**BRIEF 1**
Transcribe the listing verbatim, from its first line through the line containing "ormasi Inovasi untuk Keberlanjutan", with both of those lines included.

**READING PASSAGE**
★ ★ ★
According to the present invention, a hot rolled steel sheet with excellent sheet forgeability maintaining a good hole expandability, which is a basic feature as a high burring steel, can be provided.
The present inventors conducted intensive studies in order to solve the above problem and obtained the following findings.
(a) Equivalent Plastic Strain
The sheet metal forging includes a strain range exceeding a rupture strain in a conventional tensile test (high strain range). Since the sheet metal forging is a composite working, it cannot be evaluated simply based on tensile test and shear test data. Accordingly, the present inventors established a new way of evaluation by introducing an “equivalent plastic strain” as an indicator.
The present inventors have found that the equivalent plastic strain can be used as an indicator to mixedly evaluate a tensile stress and a tensile strain at the time of rupture when a tensile test is conducted and a shearing stress and a shearing strain at the time of rupture when a shear test is conducted.
The equivalent plastic strain is converted using a relation between a shearing stress σs and a shear plastic strain εsp in a simple shear test into a relation between a tensile stress σ and a tensile strain ε in a uniaxial tensile test, which is different in deformation mode. Assuming an isotropic hardening rule and a plastic work conjugate relationship, a constant, conversion factor (κ) can be used to make a conversion as in the formula below. The conversion factor (κ) is calculated according to a method described later, and then an equivalent plastic strain is derived.
uniaxial tensile test tensile stress σ=simple shear test shearing stress σs×κ
uniaxial tensile test tensile strain ε=simple shear test shear plastic strain εsp/κ
(b) Multi-Stage Shear Test
To determine the equivalent plastic strain, it is necessary to obtain a relation between a tensile stress and a tensile strain in a tensile test and a relation between a shearing stress and a shear strain in a shear test. However, the sheet metal forging includes deformation in a high strain range. Accordingly, when test is performed at one time in a commonly used shear test device, cracks may propagate in a specimen from a portion where the specimen is held. As a result, a test of deformation may not often be completed up to the high strain range. Therefore, there is a need for a method for reproducing a working, such as sheet metal forging, in which thinning (thickness reduction and necking) of steel sheet does not occur.
★ ★ ★
Extracted page text data:
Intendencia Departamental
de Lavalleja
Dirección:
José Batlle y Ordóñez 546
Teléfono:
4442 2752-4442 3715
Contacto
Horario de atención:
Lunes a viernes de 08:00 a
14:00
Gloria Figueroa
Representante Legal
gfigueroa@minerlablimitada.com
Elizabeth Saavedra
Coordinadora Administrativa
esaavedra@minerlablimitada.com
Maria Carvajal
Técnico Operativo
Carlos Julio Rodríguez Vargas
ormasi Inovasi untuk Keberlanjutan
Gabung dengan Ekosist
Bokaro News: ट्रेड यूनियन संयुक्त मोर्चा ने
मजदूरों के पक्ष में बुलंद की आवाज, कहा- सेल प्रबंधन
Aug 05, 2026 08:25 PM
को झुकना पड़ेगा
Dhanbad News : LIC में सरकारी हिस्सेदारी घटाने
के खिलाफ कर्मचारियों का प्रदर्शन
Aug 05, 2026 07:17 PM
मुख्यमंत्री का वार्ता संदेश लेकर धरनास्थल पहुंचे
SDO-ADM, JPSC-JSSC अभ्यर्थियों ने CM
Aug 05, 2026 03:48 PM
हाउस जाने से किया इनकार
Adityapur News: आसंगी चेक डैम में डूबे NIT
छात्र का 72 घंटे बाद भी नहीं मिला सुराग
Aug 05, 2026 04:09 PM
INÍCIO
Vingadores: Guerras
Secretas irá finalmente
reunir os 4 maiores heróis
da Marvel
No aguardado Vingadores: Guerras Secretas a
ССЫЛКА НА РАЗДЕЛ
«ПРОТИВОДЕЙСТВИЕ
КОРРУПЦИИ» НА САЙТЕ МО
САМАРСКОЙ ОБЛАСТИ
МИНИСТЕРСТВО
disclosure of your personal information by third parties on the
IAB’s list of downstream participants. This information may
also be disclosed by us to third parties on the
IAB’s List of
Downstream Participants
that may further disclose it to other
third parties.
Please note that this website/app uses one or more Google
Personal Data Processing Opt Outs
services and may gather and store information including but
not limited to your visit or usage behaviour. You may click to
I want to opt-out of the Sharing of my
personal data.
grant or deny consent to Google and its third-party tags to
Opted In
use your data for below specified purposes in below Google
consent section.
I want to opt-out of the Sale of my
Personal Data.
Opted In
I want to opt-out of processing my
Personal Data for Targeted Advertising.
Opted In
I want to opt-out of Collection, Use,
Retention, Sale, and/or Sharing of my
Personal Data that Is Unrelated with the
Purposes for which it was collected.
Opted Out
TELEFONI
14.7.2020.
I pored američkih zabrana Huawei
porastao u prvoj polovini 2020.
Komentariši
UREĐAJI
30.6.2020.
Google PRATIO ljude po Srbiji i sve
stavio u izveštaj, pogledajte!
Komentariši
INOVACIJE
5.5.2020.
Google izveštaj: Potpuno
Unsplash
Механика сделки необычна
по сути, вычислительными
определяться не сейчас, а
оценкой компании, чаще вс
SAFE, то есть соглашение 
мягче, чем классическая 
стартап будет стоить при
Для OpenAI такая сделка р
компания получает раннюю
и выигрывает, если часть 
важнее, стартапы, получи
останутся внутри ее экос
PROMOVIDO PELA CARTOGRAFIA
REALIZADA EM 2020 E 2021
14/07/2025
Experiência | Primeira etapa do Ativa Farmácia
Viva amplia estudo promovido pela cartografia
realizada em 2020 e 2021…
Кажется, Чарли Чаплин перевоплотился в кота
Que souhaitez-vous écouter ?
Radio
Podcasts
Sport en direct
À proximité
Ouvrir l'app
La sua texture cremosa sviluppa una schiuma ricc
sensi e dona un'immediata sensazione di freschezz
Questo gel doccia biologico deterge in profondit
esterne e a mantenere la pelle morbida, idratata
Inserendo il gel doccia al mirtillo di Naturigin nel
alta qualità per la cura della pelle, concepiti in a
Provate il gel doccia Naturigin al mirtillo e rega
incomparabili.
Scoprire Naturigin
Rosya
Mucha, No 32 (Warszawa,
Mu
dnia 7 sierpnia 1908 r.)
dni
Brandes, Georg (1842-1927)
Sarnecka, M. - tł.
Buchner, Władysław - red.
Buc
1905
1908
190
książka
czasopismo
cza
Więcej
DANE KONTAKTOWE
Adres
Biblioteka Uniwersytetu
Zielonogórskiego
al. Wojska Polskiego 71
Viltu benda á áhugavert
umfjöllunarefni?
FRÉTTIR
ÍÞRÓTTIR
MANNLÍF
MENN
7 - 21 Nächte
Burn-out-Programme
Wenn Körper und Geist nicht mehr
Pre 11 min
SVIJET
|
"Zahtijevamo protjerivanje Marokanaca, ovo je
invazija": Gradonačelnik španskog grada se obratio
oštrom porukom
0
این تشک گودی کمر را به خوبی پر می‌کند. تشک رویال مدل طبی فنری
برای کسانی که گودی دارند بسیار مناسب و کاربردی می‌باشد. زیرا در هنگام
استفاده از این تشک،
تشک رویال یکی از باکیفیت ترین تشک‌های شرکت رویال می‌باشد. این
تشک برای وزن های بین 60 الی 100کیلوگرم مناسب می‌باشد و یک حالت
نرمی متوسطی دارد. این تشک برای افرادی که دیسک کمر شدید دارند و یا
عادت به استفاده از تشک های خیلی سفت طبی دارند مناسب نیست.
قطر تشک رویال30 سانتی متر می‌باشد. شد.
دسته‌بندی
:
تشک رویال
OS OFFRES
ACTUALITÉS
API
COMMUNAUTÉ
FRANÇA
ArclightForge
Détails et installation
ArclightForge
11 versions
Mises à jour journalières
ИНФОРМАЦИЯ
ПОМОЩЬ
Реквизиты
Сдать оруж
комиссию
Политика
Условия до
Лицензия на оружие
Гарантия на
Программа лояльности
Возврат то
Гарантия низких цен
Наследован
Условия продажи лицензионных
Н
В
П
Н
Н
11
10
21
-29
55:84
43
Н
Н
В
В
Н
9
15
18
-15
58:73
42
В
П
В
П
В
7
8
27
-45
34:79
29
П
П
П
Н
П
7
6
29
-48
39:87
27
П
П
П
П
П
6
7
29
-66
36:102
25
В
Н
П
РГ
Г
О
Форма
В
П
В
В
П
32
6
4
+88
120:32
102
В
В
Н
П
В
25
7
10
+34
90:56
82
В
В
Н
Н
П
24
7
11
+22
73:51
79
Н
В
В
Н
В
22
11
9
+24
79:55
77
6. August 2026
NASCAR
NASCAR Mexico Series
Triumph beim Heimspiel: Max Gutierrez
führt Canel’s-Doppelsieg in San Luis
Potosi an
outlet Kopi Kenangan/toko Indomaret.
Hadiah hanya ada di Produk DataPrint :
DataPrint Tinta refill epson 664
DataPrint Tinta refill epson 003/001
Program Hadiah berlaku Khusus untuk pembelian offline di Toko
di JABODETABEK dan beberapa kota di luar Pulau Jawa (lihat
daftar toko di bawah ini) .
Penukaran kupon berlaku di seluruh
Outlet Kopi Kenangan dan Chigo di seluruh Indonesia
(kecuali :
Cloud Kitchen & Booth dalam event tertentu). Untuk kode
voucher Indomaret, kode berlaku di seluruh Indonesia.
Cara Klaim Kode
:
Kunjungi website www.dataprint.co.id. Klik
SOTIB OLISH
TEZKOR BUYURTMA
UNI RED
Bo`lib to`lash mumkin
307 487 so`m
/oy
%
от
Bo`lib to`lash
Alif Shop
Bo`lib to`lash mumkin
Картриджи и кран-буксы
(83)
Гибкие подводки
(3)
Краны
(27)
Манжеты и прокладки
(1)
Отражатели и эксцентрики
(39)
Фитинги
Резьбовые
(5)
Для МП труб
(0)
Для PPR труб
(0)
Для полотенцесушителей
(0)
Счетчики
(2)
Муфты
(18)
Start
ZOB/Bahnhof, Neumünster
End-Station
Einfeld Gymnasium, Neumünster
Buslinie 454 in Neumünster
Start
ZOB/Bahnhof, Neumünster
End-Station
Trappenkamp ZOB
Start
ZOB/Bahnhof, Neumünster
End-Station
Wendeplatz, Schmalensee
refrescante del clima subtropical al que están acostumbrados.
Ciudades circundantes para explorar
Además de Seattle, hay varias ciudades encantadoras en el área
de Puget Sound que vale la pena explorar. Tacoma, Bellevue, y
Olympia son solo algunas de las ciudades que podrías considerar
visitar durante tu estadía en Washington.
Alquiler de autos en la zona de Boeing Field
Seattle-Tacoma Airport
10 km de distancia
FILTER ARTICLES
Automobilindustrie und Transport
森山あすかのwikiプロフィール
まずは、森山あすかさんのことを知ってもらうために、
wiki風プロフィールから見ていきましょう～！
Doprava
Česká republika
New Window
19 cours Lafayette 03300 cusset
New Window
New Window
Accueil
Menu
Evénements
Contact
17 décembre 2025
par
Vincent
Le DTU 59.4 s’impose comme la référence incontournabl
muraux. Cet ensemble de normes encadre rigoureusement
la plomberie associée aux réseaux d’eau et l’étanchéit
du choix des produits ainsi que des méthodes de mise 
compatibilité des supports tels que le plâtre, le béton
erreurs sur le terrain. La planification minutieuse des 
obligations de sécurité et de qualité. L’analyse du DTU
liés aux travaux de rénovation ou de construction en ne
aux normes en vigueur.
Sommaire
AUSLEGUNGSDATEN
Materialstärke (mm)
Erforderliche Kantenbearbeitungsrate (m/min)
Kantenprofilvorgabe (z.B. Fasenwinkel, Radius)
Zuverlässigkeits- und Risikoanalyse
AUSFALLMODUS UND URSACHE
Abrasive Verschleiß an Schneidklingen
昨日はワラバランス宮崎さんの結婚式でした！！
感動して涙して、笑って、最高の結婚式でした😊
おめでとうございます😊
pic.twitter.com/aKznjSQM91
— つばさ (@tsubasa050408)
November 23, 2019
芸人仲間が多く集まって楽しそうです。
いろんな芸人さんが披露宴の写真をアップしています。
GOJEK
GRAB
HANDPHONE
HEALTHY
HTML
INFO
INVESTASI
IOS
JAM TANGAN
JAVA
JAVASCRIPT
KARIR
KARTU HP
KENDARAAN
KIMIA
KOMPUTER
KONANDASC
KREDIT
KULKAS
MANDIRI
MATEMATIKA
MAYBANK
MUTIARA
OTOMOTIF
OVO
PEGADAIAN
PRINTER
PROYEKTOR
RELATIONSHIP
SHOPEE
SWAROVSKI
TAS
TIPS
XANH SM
★ ★ ★
**BRIEF 2**
In the passage on hot rolled steel sheet, which two assumptions allow a constant conversion factor (κ) to be used?

**RESPONSE AREA 1**
Intendencia Departamental
de Lavalleja
Dirección:
José Batlle y Ordóñez 546
Teléfono:
4442 2752-4442 3715
Contacto
Horario de atención:
Lunes a viernes de 08:00 a
14:00
Gloria Figueroa
Representante Legal
gfigueroa@minerlablimitada.com
Elizabeth Saavedra
Coordinadora Administrativa
esaavedra@minerlablimitada.com
Maria Carvajal
Técnico Operativo
Carlos Julio Rodríguez Vargas
ormasi Inovasi untuk Keberlanjutan

**RESPONSE AREA 2**
An isotropic hardening rule and a plastic work conjugate relationship.